__Your goal__.
What lines of the data hold the string "destinazioni"? Copy them all.

__Data for this task__.
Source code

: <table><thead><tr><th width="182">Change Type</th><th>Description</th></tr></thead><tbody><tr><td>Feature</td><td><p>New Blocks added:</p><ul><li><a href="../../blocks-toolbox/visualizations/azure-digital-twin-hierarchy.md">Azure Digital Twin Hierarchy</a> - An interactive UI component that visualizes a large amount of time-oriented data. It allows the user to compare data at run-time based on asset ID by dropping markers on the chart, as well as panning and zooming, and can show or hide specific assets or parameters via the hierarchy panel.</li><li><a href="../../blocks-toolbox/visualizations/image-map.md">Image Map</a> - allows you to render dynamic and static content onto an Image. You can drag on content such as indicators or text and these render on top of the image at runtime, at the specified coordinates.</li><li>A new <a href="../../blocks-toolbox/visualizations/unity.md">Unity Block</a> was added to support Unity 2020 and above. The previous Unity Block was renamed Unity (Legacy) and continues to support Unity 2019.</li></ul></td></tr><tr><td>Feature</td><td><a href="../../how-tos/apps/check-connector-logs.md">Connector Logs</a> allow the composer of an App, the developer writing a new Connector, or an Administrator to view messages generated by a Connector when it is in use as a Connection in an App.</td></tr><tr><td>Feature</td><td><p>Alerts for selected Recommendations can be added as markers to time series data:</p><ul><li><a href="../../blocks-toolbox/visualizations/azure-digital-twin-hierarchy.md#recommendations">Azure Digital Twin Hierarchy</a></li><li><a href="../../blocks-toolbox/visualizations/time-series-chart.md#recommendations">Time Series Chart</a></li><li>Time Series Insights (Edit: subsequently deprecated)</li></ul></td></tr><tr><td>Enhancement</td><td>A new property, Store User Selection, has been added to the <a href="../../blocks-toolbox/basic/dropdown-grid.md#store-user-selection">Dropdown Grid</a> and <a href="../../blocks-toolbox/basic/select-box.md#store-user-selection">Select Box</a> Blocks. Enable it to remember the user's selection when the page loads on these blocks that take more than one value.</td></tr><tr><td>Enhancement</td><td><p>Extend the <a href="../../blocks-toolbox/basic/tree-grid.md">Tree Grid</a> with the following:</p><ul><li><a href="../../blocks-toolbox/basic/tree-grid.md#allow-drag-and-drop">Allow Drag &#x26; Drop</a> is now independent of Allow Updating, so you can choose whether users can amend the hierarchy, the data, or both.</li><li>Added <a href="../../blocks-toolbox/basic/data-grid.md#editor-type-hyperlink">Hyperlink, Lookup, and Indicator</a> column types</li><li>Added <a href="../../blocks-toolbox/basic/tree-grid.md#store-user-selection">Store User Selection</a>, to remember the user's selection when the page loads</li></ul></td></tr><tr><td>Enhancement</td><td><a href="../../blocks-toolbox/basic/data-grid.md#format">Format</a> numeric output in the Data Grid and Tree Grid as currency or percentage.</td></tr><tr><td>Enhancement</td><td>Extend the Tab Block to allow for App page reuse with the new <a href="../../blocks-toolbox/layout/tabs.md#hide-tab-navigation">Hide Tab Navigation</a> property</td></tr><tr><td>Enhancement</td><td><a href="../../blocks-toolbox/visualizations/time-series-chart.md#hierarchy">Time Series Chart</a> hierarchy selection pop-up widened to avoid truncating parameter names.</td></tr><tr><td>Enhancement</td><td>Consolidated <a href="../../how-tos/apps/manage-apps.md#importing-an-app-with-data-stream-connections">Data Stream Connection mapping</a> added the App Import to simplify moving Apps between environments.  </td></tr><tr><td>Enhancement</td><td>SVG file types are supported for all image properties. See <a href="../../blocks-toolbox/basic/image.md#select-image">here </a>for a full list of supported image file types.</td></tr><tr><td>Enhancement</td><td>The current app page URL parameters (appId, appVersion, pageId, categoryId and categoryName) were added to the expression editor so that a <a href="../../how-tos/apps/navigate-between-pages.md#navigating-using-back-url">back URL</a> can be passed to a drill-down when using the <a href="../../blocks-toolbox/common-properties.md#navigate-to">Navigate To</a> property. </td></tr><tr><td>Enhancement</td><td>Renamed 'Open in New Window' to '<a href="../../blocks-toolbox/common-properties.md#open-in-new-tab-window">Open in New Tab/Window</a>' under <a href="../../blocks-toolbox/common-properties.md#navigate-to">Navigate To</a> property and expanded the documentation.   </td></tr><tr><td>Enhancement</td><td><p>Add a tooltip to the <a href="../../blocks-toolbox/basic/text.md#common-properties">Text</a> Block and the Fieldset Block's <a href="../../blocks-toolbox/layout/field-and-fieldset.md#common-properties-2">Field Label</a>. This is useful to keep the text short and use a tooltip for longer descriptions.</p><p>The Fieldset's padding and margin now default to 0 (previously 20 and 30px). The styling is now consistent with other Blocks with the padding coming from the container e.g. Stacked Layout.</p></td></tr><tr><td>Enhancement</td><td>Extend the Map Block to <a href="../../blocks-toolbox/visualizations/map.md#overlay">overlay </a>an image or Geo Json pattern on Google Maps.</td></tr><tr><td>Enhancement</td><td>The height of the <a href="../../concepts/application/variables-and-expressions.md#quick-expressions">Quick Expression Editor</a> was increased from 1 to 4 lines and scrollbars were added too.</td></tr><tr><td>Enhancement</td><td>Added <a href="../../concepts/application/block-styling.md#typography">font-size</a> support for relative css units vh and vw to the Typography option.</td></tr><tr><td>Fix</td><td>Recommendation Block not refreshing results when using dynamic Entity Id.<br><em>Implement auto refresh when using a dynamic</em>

* * *

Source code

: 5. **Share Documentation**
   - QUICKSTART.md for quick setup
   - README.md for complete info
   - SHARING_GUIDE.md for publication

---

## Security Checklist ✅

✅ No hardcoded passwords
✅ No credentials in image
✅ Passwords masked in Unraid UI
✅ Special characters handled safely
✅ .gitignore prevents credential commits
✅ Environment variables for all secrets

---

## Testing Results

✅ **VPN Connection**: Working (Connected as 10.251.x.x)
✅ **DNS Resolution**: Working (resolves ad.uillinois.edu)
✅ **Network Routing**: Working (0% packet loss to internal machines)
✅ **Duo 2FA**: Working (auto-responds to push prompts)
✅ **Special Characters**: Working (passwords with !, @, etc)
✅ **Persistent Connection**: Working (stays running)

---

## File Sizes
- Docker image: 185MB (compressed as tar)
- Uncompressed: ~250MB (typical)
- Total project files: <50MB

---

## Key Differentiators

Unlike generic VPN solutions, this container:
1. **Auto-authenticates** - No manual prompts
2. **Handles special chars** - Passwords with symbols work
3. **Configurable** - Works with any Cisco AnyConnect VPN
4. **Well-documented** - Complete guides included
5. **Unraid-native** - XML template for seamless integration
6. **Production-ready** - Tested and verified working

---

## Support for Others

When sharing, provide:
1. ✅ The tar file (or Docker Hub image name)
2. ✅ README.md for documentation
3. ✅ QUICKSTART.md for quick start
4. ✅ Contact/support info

---

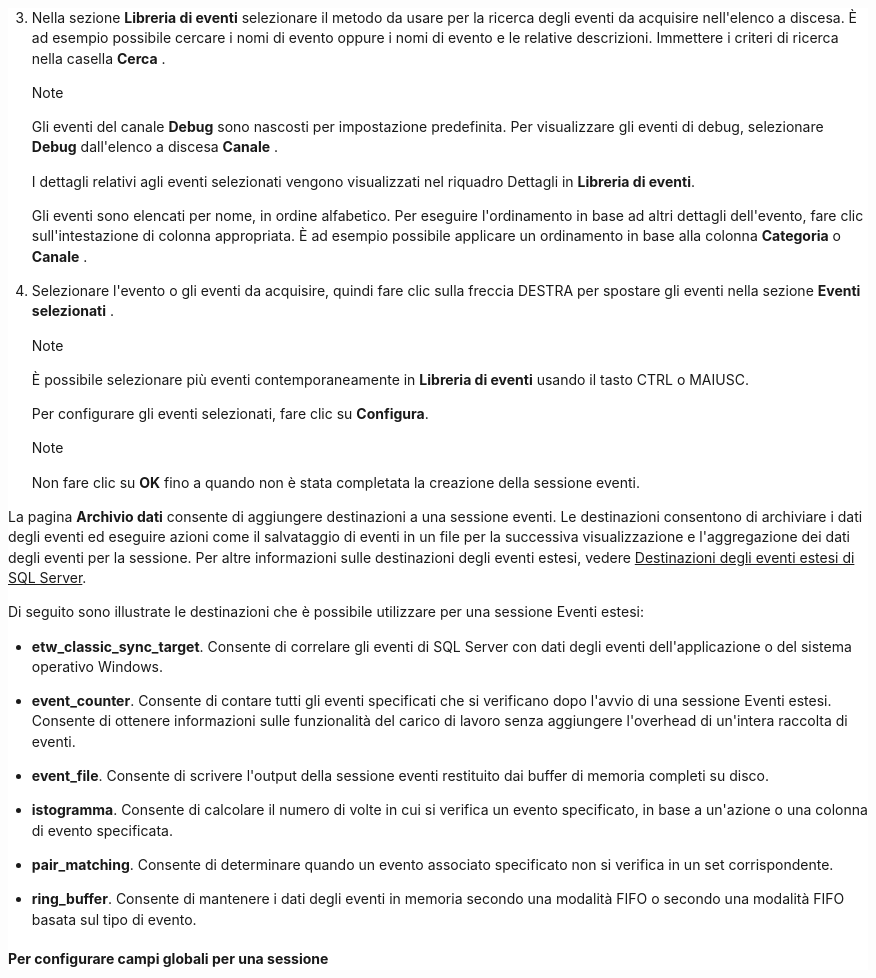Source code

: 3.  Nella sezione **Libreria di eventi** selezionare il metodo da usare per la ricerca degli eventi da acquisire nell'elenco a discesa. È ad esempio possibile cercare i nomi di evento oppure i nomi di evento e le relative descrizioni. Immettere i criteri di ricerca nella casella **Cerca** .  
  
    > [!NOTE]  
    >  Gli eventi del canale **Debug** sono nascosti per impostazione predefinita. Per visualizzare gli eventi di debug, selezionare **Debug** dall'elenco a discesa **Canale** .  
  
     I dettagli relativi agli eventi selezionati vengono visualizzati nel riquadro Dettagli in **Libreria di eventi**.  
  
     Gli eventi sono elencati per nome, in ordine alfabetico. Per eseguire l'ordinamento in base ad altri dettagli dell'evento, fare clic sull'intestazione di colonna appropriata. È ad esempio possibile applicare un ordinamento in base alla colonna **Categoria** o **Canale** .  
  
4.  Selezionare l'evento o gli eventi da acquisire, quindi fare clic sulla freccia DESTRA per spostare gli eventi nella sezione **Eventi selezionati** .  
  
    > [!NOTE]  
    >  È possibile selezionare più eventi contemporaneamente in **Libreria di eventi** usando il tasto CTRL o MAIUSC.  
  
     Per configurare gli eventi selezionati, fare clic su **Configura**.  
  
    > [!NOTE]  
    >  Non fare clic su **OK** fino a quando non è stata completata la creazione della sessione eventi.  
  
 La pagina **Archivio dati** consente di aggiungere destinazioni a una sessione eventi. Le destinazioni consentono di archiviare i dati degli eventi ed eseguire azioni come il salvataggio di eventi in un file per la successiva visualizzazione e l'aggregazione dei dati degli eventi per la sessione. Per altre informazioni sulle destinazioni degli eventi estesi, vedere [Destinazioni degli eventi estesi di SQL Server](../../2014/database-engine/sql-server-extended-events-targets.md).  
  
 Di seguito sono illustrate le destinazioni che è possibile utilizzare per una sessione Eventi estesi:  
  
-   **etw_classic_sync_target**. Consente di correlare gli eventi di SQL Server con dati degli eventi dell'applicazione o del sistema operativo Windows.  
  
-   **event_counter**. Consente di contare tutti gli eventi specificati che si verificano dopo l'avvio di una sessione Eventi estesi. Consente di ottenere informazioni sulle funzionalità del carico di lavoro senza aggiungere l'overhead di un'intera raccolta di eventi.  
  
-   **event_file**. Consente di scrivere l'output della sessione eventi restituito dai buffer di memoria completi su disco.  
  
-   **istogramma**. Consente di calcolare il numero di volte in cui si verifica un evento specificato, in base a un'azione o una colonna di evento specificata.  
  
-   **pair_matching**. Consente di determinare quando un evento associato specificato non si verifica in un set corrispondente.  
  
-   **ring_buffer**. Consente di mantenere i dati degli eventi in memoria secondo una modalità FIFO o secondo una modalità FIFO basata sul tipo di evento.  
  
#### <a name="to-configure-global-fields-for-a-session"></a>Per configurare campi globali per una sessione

__Response below__.
 La pagina **Archivio dati** consente di aggiungere destinazioni a una sessione eventi. Le destinazioni consentono di archiviare i dati degli eventi ed eseguire azioni come il salvataggio di eventi in un file per la successiva visualizzazione e l'aggregazione dei dati degli eventi per la sessione. Per altre informazioni sulle destinazioni degli eventi estesi, vedere [Destinazioni degli eventi estesi di SQL Server](../../2014/database-engine/sql-server-extended-events-targets.md).  
 Di seguito sono illustrate le destinazioni che è possibile utilizzare per una sessione Eventi estesi:  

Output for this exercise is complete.